*** Opening The data ***
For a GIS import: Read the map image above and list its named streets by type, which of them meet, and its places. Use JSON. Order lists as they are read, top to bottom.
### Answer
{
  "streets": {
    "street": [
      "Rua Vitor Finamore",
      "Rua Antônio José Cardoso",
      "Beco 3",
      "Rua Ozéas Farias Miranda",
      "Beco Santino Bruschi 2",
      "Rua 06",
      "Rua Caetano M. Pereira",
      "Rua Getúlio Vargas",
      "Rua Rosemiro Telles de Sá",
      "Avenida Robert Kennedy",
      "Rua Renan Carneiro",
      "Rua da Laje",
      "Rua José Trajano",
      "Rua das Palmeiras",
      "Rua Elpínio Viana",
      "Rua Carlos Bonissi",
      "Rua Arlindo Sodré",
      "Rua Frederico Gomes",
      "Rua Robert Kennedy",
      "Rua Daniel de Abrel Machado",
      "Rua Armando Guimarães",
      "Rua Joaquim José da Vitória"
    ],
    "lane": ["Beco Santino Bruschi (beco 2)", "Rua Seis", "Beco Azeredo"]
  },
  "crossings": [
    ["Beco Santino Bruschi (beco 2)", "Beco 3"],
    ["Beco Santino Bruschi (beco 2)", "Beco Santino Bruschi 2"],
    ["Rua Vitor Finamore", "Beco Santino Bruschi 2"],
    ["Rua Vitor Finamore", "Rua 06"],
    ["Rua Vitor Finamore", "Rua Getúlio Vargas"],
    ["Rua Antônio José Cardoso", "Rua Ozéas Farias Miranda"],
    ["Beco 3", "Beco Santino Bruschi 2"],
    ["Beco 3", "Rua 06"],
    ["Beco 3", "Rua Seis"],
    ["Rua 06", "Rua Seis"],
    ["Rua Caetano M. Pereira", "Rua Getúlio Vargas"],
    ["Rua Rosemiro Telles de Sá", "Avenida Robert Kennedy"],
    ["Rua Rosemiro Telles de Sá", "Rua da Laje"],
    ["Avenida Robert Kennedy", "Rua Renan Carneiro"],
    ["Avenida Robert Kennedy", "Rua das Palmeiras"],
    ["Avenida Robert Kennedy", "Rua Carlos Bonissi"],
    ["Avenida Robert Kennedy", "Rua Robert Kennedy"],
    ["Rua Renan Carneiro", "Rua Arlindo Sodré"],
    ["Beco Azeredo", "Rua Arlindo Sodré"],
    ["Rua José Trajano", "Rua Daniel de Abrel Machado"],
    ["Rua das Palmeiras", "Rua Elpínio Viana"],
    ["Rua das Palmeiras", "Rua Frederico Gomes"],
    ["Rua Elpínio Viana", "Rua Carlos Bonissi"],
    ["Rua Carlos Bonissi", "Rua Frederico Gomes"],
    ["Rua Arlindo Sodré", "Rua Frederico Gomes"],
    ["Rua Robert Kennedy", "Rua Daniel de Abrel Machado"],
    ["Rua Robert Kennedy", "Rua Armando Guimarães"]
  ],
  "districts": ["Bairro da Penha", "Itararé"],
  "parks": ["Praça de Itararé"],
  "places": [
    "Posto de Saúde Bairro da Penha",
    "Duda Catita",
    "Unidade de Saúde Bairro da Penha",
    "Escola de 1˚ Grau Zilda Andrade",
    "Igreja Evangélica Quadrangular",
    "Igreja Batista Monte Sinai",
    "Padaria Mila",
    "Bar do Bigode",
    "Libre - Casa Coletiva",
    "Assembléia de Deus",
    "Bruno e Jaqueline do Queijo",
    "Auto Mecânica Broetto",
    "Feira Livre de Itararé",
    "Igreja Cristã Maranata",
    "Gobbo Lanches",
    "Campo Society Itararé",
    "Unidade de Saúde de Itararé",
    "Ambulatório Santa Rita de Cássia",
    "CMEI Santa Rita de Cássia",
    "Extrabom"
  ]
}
*** Closing The data ***
Return all of the entries word for word.

• _Answer for the task_
For a GIS import: Read the map image above and list its named streets by type, which of them meet, and its places. Use JSON. Order lists as they are read, top to bottom.
### Answer
{
  "streets": {
    "street": [
      "Rua Vitor Finamore",
      "Rua Antônio José Cardoso",
      "Beco 3",
      "Rua Ozéas Farias Miranda",
      "Beco Santino Bruschi 2",
      "Rua 06",
      "Rua Caetano M. Pereira",
      "Rua Getúlio Vargas",
      "Rua Rosemiro Telles de Sá",
      "Avenida Robert Kennedy",
      "Rua Renan Carneiro",
      "Rua da Laje",
      "Rua José Trajano",
      "Rua das Palmeiras",
      "Rua Elpínio Viana",
      "Rua Carlos Bonissi",
      "Rua Arlindo Sodré",
      "Rua Frederico Gomes",
      "Rua Robert Kennedy",
      "Rua Daniel de Abrel Machado",
      "Rua Armando Guimarães",
      "Rua Joaquim José da Vitória"
    ],
    "lane": ["Beco Santino Bruschi (beco 2)", "Rua Seis", "Beco Azeredo"]
  },
  "crossings": [
    ["Beco Santino Bruschi (beco 2)", "Beco 3"],
    ["Beco Santino Bruschi (beco 2)", "Beco Santino Bruschi 2"],
    ["Rua Vitor Finamore", "Beco Santino Bruschi 2"],
    ["Rua Vitor Finamore", "Rua 06"],
    ["Rua Vitor Finamore", "Rua Getúlio Vargas"],
    ["Rua Antônio José Cardoso", "Rua Ozéas Farias Miranda"],
    ["Beco 3", "Beco Santino Bruschi 2"],
    ["Beco 3", "Rua 06"],
    ["Beco 3", "Rua Seis"],
    ["Rua 06", "Rua Seis"],
    ["Rua Caetano M. Pereira", "Rua Getúlio Vargas"],
    ["Rua Rosemiro Telles de Sá", "Avenida Robert Kennedy"],
    ["Rua Rosemiro Telles de Sá", "Rua da Laje"],
    ["Avenida Robert Kennedy", "Rua Renan Carneiro"],
    ["Avenida Robert Kennedy", "Rua das Palmeiras"],
    ["Avenida Robert Kennedy", "Rua Carlos Bonissi"],
    ["Avenida Robert Kennedy", "Rua Robert Kennedy"],
    ["Rua Renan Carneiro", "Rua Arlindo Sodré"],
    ["Beco Azeredo", "Rua Arlindo Sodré"],
    ["Rua José Trajano", "Rua Daniel de Abrel Machado"],
    ["Rua das Palmeiras", "Rua Elpínio Viana"],
    ["Rua das Palmeiras", "Rua Frederico Gomes"],
    ["Rua Elpínio Viana", "Rua Carlos Bonissi"],
    ["Rua Carlos Bonissi", "Rua Frederico Gomes"],
    ["Rua Arlindo Sodré", "Rua Frederico Gomes"],
    ["Rua Robert Kennedy", "Rua Daniel de Abrel Machado"],
    ["Rua Robert Kennedy", "Rua Armando Guimarães"]
  ],
  "districts": ["Bairro da Penha", "Itararé"],
  "parks": ["Praça de Itararé"],
  "places": [
    "Posto de Saúde Bairro da Penha",
    "Duda Catita",
    "Unidade de Saúde Bairro da Penha",
    "Escola de 1˚ Grau Zilda Andrade",
    "Igreja Evangélica Quadrangular",
    "Igreja Batista Monte Sinai",
    "Padaria Mila",
    "Bar do Bigode",
    "Libre - Casa Coletiva",
    "Assembléia de Deus",
    "Bruno e Jaqueline do Queijo",
    "Auto Mecânica Broetto",
    "Feira Livre de Itararé",
    "Igreja Cristã Maranata",
    "Gobbo Lanches",
    "Campo Society Itararé",
    "Unidade de Saúde de Itararé",
    "Ambulatório Santa Rita de Cássia",
    "CMEI Santa Rita de Cássia",
    "Extrabom"
  ]
}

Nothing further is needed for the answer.